Lyken17 / Efficient-PyTorch

My best practice of training large dataset using PyTorch.
1.08k stars 139 forks source link

msgpack.exceptions.ExtraData: unpack(b) received extra data #3

Closed Fangyh09 closed 4 years ago

Fangyh09 commented 5 years ago
self.keys = msgpack.loads(txn.get(b'__keys__'))

msgpack==0.5.6

Lyken17 commented 5 years ago

Sorry, can you explain more detailly about what happened?

Fangyh09 commented 5 years ago

Please refer this https://github.com/Fangyh09/Image2LMDB. I solved other small problems.

--- old reply --- I fixed it by using

def loads_pyarrow(buf):
    """
    Args:
        buf: the output of `dumps`.
    """
    return pa.deserialize(buf)

Thanks for the code!
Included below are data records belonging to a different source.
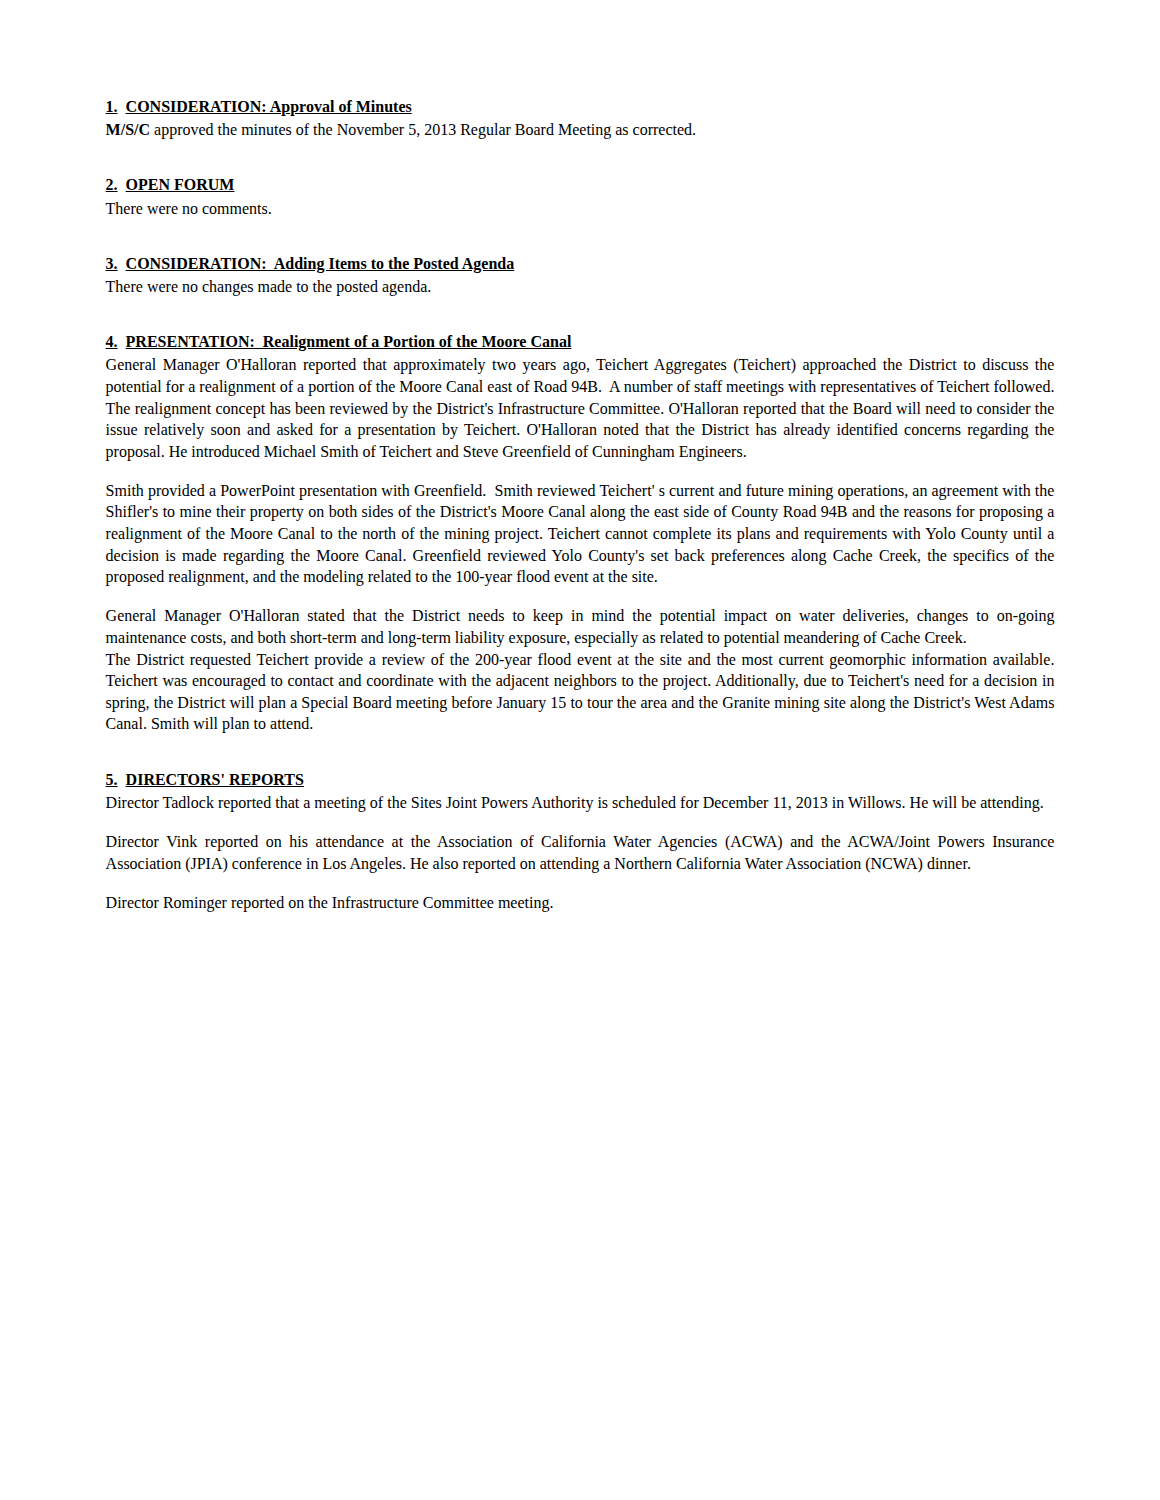1. CONSIDERATION: Approval of Minutes
M/S/C approved the minutes of the November 5, 2013 Regular Board Meeting as corrected.
2. OPEN FORUM
There were no comments.
3. CONSIDERATION: Adding Items to the Posted Agenda
There were no changes made to the posted agenda.
4. PRESENTATION: Realignment of a Portion of the Moore Canal
General Manager O'Halloran reported that approximately two years ago, Teichert Aggregates (Teichert) approached the District to discuss the potential for a realignment of a portion of the Moore Canal east of Road 94B. A number of staff meetings with representatives of Teichert followed. The realignment concept has been reviewed by the District's Infrastructure Committee. O'Halloran reported that the Board will need to consider the issue relatively soon and asked for a presentation by Teichert. O'Halloran noted that the District has already identified concerns regarding the proposal. He introduced Michael Smith of Teichert and Steve Greenfield of Cunningham Engineers.
Smith provided a PowerPoint presentation with Greenfield. Smith reviewed Teichert' s current and future mining operations, an agreement with the Shifler's to mine their property on both sides of the District's Moore Canal along the east side of County Road 94B and the reasons for proposing a realignment of the Moore Canal to the north of the mining project. Teichert cannot complete its plans and requirements with Yolo County until a decision is made regarding the Moore Canal. Greenfield reviewed Yolo County's set back preferences along Cache Creek, the specifics of the proposed realignment, and the modeling related to the 100-year flood event at the site.
General Manager O'Halloran stated that the District needs to keep in mind the potential impact on water deliveries, changes to on-going maintenance costs, and both short-term and long-term liability exposure, especially as related to potential meandering of Cache Creek.
The District requested Teichert provide a review of the 200-year flood event at the site and the most current geomorphic information available. Teichert was encouraged to contact and coordinate with the adjacent neighbors to the project. Additionally, due to Teichert's need for a decision in spring, the District will plan a Special Board meeting before January 15 to tour the area and the Granite mining site along the District's West Adams Canal. Smith will plan to attend.
5. DIRECTORS' REPORTS
Director Tadlock reported that a meeting of the Sites Joint Powers Authority is scheduled for December 11, 2013 in Willows. He will be attending.
Director Vink reported on his attendance at the Association of California Water Agencies (ACWA) and the ACWA/Joint Powers Insurance Association (JPIA) conference in Los Angeles. He also reported on attending a Northern California Water Association (NCWA) dinner.
Director Rominger reported on the Infrastructure Committee meeting.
It's awesome.

Lyken17 commented 5 years ago

Glad to see you resolve the issue yourself : )

Packing separate images into single LMDB helps when disk I/O is the bottleneck. If one day you find CPU utilization becomes bottleneck, then you should take a look of https://github.com/NVIDIA/DALI

Fangyh09 commented 5 years ago

Thanks a lot 👍

syt2 commented 5 years ago

I fixed it by using

def loads_pyarrow(buf):
    """
    Args:
        buf: the output of `dumps`.
    """
    return pa.deserialize(buf)

Thanks for the code! It's awesome.

Hi, it seems i got the same problem too. could u tell me how to slove this question i dont know where to use function loads_pyarrow() thinks

Fangyh09 commented 5 years ago

@dreamcontinue Hi, you can try this https://github.com/Fangyh09/Image2LMDB.

syt2 commented 5 years ago

@dreamcontinue Hi, you can try this https://github.com/Fangyh09/Image2LMDB.

think you for your reply I sloved it and found that IO speed is still quite slow TAT

Lyken17 commented 5 years ago

In the ideal case, LMDB should provide much faster I/O compared with original JPEG files. Can you show more detailed information?

Fangyh09 commented 4 years ago

@dreamcontinue Yes, I also find that.

I have solved other problems, please refer to this https://github.com/Fangyh09/Image2LMDB instead of

def loads_pyarrow(buf):
    """
    Args:
        buf: the output of `dumps`.
    """
    return pa.deserialize(buf)